BTW restrict may not mean you believe. Carefully read the section §6.7.3 of standard C11 and §6.7.3.1 . IMHO restrict in practice is mostly useful for two formal arguments of the same function, to express the fact that they are not “aliases” or “overlapping” pointers (if you assume that I really mean it) and maybe optimization efforts at restrict probably focused on such cases.

It is possible (but unlikely) that in your particular program the compiler can be optimized as you wish if you call it as gcc -flto -fwhole-program -O3 (for each translation unit and for the duration of the connection to the program). I will not bet on this (but I leave you to check).

Why is this the case?

As for the current GCC (or Clang ) is not optimized as you want it, because no one wrote such an optimization skip and included it in -O3 .
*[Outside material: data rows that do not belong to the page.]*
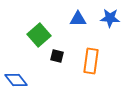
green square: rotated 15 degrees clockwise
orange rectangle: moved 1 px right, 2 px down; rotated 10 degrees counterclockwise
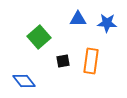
blue star: moved 3 px left, 5 px down
green square: moved 2 px down
black square: moved 6 px right, 5 px down; rotated 24 degrees counterclockwise
blue diamond: moved 8 px right, 1 px down
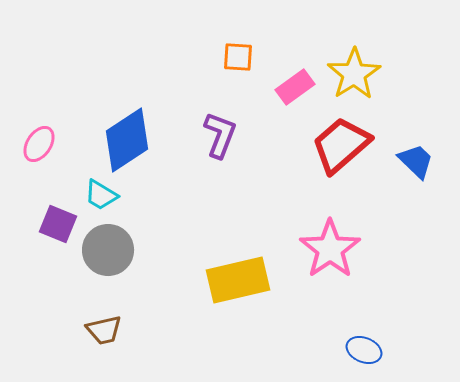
Compilers are not required to perform optimization, it is just allowed to perform some of them (at the choice of their developers).

Since this is free software, feel free to offer a patch contribution to GCC (or to Clang). You may need a whole year of work, and you are not sure that your optimization will be accepted (because in practice there are no codes as you show, or because your optimization will be too specific, so it is unlikely to be launched, but will slow down the compiler anyway). But you can try.

Even if §6.7.3.1 allows optimization (as the answer by the user 2357112 demonstrates), it would hardly be worth the effort to implement it.

(my intuition is that the implementation of such optimization is difficult and will not bring much results to existing programs)

By the way, you can definitely experiment with this optimization by encoding some GCC plugin by doing this (since the plugin framework was designed for such experiments). You may find that such optimization requires a lot of work and practically does not improve the performance of most existing programs (for example, in the Linux distribution), because few people code it.

Both GCC and Clang are free software projects, and their participants are (from the point of view, for example, FSF) volunteers. So, feel free to improve GCC (or Clang) as you want it to optimize . From past experience, introducing a small piece of code into GCC is time consuming. And GCC is a huge program (about ten million lines of code), so understanding its internal components is not easy.